Diamond Prices Set To Sparkle

Diamonds are, apparently, forever, and they are fetching record prices in the rough.

Jeffrey Coolidge | The Image Bank | Getty Images

The alluring sparkle of diamonds is seducing millions more in emerging markets, which the industry believes should keep prices for the precious gems at their current record high for some time.

Diamond prices rose by 17 percent in the first three months of 2011 and sales volumes have continued to be strong since then. De Beers, one of the world’s biggest diamond producers, expects prices for rough diamonds to rise by about 20 per cent this year.

Elizabeth Taylor’s jewellery collection, one of the most famous in the world, including the famous Taj Mahal diamond will be auctioned at Christie’s later this year, with huge interest expected.

Further down the price spectrum, Chinese and Indian consumers will drive demand in the next 25 years, said Stephen Lussier, executive director of De Beers, which is part-owned by Anglo-American, at a recent industry conference organised by the Royal Bank of Canada.

In China, over 11 million couples get married every year, and another 10 million tie the knot in India.

“If one gets to persuade those couples that they are to celebrate engagement and marriage with diamonds those are developments which are just mind boggling,” Glen Turner, commercial director of Gem Diamonds, told CNBC.com.

“We are certainly still seeing very strong sales of Letseng diamonds at tenders in Antwerp,” he said, referring to stones from Lesotho in Southern Africa.

The US is still much the biggest market for diamonds, with around 40 percent of the global market.

While China and Hong Kong currently represent around 10 percent of the market worldwide, this has grown by around 20-30 percent in each of the last five years.

Fancy Diamonds

High-end Asian buyers are particularly keen on coloured, or “fancy”, diamonds, which are much rarer and can now go for about 100 times as much as similar-sized white diamonds. The Graff Delaire Sunrise, an 18 million euro ($26 million) 118.8-carat yellow emerald cut diamond, is one of the highest-profile diamonds on the market.

China and India will provide around 50 percent of sales growth in the next five years, according to McKinsey & Co research.

As the middle classes are expected to nearly double in size in China and India between 2010-15, if jewellers can persuade them that what they really want is diamonds, miners, traders and jewellers could be in the money.

Chinese jeweller Chow Tai Fook, which paid $35.3 million - the highest price ever for a rough pink diamond - when it bought the 507.5 carat Cullinan Heritage from Petra Diamonds last year, is planning a $2-3 billion IPO in Hong Kong later this year. The jewellery chain is planning to open over 1,000 new jewellery stores by 2020.
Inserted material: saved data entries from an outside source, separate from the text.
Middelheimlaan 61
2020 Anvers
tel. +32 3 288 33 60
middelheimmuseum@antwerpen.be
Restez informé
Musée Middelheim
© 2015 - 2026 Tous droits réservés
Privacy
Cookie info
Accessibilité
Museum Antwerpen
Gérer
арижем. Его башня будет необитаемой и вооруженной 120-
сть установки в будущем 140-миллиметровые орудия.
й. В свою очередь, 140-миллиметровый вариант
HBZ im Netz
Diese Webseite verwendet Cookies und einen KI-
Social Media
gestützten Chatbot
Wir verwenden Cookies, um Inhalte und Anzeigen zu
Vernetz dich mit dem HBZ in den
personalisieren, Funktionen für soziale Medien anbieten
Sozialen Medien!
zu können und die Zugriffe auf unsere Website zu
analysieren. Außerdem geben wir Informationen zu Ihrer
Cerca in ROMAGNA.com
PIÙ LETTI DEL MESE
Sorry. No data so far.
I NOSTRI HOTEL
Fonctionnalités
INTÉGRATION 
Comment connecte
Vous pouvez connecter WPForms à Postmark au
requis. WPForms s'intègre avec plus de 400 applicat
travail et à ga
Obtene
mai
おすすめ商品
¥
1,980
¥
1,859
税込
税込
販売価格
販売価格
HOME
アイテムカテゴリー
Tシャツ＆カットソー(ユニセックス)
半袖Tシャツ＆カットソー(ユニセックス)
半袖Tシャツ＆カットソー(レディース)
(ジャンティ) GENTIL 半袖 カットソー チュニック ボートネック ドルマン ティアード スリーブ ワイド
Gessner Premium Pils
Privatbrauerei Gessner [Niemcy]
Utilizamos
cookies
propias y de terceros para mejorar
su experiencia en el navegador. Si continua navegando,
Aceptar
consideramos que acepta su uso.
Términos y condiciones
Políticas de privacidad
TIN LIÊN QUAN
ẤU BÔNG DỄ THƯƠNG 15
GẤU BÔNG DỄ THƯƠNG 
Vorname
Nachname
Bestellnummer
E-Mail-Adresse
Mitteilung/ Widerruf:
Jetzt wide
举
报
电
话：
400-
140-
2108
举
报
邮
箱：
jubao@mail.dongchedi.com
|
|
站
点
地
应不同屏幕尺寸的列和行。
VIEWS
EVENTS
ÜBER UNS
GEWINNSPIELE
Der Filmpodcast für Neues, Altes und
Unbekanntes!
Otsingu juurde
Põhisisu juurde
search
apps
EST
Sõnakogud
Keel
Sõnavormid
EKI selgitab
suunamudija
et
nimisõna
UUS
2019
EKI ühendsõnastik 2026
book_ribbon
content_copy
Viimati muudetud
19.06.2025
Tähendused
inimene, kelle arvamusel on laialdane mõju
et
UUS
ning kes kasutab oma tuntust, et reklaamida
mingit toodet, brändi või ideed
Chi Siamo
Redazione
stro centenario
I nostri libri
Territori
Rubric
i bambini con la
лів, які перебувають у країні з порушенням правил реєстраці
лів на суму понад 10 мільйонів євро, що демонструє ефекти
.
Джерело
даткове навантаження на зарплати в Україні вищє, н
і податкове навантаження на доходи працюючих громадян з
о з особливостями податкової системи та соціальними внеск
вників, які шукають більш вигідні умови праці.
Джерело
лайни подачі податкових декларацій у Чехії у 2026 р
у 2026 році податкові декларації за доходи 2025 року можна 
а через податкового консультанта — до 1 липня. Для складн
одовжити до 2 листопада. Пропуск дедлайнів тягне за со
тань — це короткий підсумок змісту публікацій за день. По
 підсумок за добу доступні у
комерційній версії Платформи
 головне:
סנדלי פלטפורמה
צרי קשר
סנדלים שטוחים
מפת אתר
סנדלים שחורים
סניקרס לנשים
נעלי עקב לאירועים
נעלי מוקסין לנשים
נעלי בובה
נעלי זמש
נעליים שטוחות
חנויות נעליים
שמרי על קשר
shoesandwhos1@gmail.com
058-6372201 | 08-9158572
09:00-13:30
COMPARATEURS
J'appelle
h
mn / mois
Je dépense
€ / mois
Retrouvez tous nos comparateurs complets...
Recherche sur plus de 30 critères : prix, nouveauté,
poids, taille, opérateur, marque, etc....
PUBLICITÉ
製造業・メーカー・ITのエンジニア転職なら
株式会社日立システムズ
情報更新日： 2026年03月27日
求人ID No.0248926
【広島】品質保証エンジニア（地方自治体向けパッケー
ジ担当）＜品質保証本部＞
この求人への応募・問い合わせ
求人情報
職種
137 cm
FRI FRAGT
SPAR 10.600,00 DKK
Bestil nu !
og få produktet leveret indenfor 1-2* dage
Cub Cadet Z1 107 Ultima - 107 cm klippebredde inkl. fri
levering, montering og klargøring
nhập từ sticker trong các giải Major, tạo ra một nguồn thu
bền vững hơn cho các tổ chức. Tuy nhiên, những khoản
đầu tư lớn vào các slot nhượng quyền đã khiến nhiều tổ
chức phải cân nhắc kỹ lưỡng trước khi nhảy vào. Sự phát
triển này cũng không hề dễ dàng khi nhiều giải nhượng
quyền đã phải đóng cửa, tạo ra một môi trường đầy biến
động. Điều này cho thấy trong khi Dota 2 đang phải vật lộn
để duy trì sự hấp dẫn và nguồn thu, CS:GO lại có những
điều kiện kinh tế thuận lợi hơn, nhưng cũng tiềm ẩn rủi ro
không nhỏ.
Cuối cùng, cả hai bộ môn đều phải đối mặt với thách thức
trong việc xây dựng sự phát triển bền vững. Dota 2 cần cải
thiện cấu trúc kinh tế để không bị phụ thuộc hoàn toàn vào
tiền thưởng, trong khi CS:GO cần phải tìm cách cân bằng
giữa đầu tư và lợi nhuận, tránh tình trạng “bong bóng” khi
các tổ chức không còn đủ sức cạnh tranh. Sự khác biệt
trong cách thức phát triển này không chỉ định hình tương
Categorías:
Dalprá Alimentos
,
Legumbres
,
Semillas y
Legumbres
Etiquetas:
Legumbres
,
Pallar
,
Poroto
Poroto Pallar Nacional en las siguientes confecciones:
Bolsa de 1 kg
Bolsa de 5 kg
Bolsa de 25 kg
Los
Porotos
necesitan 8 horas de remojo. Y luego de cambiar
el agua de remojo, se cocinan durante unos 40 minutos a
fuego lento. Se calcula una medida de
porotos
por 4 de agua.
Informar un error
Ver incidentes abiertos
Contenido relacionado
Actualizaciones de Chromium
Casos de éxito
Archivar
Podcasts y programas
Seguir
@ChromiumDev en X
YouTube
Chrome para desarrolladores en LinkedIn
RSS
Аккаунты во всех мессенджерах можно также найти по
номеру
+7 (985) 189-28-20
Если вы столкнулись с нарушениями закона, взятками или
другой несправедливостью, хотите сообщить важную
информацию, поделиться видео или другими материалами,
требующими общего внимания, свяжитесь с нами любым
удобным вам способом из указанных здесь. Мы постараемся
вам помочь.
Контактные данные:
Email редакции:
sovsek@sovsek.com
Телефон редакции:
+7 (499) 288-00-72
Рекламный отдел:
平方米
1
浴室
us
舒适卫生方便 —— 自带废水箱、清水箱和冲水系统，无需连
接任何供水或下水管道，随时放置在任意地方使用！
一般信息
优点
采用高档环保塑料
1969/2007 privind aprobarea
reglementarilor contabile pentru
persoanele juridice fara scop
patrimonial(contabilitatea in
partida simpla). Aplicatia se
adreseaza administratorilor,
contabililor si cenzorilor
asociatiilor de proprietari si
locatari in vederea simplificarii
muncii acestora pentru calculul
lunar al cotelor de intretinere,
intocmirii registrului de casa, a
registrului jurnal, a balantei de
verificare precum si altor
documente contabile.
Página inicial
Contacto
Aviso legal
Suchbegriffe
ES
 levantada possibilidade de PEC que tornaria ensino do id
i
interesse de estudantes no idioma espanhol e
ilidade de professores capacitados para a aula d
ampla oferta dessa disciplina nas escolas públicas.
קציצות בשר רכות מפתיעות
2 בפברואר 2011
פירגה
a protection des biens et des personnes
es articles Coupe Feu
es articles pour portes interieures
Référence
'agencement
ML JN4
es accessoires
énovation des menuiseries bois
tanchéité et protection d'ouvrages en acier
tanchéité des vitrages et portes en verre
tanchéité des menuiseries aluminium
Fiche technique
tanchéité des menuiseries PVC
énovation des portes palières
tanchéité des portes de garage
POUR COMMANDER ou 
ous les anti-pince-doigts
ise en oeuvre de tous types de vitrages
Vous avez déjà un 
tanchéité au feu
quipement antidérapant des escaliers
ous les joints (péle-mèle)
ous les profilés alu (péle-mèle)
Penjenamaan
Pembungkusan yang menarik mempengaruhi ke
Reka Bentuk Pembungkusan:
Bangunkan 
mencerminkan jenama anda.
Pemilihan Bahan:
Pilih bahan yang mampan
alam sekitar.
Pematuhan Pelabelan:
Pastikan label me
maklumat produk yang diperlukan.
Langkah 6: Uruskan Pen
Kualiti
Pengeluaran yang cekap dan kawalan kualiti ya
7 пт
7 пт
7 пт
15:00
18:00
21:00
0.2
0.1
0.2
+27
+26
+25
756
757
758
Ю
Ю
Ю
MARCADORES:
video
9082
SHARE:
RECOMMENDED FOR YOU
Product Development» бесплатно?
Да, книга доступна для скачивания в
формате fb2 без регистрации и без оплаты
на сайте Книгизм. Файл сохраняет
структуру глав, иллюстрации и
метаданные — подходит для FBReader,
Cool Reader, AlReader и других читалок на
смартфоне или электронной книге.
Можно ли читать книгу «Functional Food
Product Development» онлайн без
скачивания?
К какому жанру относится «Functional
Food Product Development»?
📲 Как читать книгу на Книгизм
If the Chinese per capita income increases to the level of Taiwan in the next 15 years, and if urban Chinese consumers acquire diamonds per capita at the same rate as the Taiwanese, the diamond industry will need to double its output just to meet demand, according to De Beers.

One of the reasons that prices are high at the moment is that many diamond miners reduced production after the credit crunch and are only just returning to pre-crisis levels of output.

There was a notable fall in prices during the downturn. De Beers had to go cap-in-hand to its shareholders, including the Oppenheimer family and the Government of Botswana, for a $1 billion injection, and made a loss in 2009. It has since returned to profit.

Part of the preciousness of diamonds has always been their rarity, which will only increase as millions more potential buyers come onto the market.

“Diamonds are going to become increasingly rare as China and India continue their appetite for diamonds,” Turner said.

He added that Chinese upper middle class consumers seem to be very conscious of wanting real high-end luxury goods, rather than settling for fakes or cheaper imitations.

“Diamonds are different to most other commodities currently being mined by the diversified miners,” analysts at Deutsche Bank wrote in a recent note.

“In both base metals and bulk commodities such as copper and iron ore, there are known resources which can be exploited. By contrast, there are limited known resources and hence very limited new supply is being forecast in diamonds.”